EXTRACTED ENTRIES below:

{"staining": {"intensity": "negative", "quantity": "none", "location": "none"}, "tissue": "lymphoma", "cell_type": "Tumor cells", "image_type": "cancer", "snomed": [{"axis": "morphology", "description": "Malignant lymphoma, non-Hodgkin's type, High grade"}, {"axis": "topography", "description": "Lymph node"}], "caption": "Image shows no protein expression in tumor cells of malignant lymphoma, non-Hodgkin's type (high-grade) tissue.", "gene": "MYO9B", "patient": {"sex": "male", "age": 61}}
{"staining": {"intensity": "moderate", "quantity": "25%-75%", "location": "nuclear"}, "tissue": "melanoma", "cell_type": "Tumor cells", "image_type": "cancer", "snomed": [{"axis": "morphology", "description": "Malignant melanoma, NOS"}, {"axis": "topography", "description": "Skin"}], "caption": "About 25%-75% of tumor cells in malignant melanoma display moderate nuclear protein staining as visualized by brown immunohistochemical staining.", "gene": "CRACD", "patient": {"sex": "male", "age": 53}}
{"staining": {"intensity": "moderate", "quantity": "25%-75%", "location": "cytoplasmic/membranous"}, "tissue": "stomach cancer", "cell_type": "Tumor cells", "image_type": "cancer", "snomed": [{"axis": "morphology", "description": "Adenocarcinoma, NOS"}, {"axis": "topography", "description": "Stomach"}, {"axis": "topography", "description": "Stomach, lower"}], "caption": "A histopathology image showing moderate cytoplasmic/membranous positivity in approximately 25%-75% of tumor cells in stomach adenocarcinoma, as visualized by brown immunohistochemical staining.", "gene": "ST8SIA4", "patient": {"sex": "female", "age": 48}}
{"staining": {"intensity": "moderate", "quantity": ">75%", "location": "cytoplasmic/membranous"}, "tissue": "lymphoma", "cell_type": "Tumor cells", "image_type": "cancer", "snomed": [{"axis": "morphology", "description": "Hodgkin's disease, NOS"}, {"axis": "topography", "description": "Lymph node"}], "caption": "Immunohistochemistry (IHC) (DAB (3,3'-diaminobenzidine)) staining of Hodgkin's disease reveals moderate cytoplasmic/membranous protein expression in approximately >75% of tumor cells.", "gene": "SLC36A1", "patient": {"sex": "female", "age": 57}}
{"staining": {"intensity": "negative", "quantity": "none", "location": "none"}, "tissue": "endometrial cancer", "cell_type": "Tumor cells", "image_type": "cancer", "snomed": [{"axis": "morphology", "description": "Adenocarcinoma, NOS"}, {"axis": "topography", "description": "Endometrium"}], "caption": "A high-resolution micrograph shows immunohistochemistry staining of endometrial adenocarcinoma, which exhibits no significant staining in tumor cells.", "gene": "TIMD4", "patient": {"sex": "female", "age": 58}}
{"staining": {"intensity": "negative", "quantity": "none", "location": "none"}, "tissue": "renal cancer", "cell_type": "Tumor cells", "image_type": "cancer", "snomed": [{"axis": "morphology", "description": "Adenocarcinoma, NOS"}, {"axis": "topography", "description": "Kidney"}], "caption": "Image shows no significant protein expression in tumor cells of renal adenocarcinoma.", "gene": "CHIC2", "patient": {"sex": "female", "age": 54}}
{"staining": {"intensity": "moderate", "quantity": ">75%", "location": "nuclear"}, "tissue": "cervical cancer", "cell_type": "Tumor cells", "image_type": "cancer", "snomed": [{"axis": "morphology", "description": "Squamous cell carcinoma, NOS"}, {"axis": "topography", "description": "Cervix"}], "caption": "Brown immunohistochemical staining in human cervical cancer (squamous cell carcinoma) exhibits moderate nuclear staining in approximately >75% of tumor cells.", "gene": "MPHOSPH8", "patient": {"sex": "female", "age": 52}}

End of EXTRACTED ENTRIES.

All of the data above is to be given again, word for word.

{"staining": {"intensity": "negative", "quantity": "none", "location": "none"}, "tissue": "lymphoma", "cell_type": "Tumor cells", "image_type": "cancer", "snomed": [{"axis": "morphology", "description": "Malignant lymphoma, non-Hodgkin's type, High grade"}, {"axis": "topography", "description": "Lymph node"}], "caption": "Image shows no protein expression in tumor cells of malignant lymphoma, non-Hodgkin's type (high-grade) tissue.", "gene": "MYO9B", "patient": {"sex": "male", "age": 61}}
{"staining": {"intensity": "moderate", "quantity": "25%-75%", "location": "nuclear"}, "tissue": "melanoma", "cell_type": "Tumor cells", "image_type": "cancer", "snomed": [{"axis": "morphology", "description": "Malignant melanoma, NOS"}, {"axis": "topography", "description": "Skin"}], "caption": "About 25%-75% of tumor cells in malignant melanoma display moderate nuclear protein staining as visualized by brown immunohistochemical staining.", "gene": "CRACD", "patient": {"sex": "male", "age": 53}}
{"staining": {"intensity": "moderate", "quantity": "25%-75%", "location": "cytoplasmic/membranous"}, "tissue": "stomach cancer", "cell_type": "Tumor cells", "image_type": "cancer", "snomed": [{"axis": "morphology", "description": "Adenocarcinoma, NOS"}, {"axis": "topography", "description": "Stomach"}, {"axis": "topography", "description": "Stomach, lower"}], "caption": "A histopathology image showing moderate cytoplasmic/membranous positivity in approximately 25%-75% of tumor cells in stomach adenocarcinoma, as visualized by brown immunohistochemical staining.", "gene": "ST8SIA4", "patient": {"sex": "female", "age": 48}}
{"staining": {"intensity": "moderate", "quantity": ">75%", "location": "cytoplasmic/membranous"}, "tissue": "lymphoma", "cell_type": "Tumor cells", "image_type": "cancer", "snomed": [{"axis": "morphology", "description": "Hodgkin's disease, NOS"}, {"axis": "topography", "description": "Lymph node"}], "caption": "Immunohistochemistry (IHC) (DAB (3,3'-diaminobenzidine)) staining of Hodgkin's disease reveals moderate cytoplasmic/membranous protein expression in approximately >75% of tumor cells.", "gene": "SLC36A1", "patient": {"sex": "female", "age": 57}}
{"staining": {"intensity": "negative", "quantity": "none", "location": "none"}, "tissue": "endometrial cancer", "cell_type": "Tumor cells", "image_type": "cancer", "snomed": [{"axis": "morphology", "description": "Adenocarcinoma, NOS"}, {"axis": "topography", "description": "Endometrium"}], "caption": "A high-resolution micrograph shows immunohistochemistry staining of endometrial adenocarcinoma, which exhibits no significant staining in tumor cells.", "gene": "TIMD4", "patient": {"sex": "female", "age": 58}}
{"staining": {"intensity": "negative", "quantity": "none", "location": "none"}, "tissue": "renal cancer", "cell_type": "Tumor cells", "image_type": "cancer", "snomed": [{"axis": "morphology", "description": "Adenocarcinoma, NOS"}, {"axis": "topography", "description": "Kidney"}], "caption": "Image shows no significant protein expression in tumor cells of renal adenocarcinoma.", "gene": "CHIC2", "patient": {"sex": "female", "age": 54}}
{"staining": {"intensity": "moderate", "quantity": ">75%", "location": "nuclear"}, "tissue": "cervical cancer", "cell_type": "Tumor cells", "image_type": "cancer", "snomed": [{"axis": "morphology", "description": "Squamous cell carcinoma, NOS"}, {"axis": "topography", "description": "Cervix"}], "caption": "Brown immunohistochemical staining in human cervical cancer (squamous cell carcinoma) exhibits moderate nuclear staining in approximately >75% of tumor cells.", "gene": "MPHOSPH8", "patient": {"sex": "female", "age": 52}}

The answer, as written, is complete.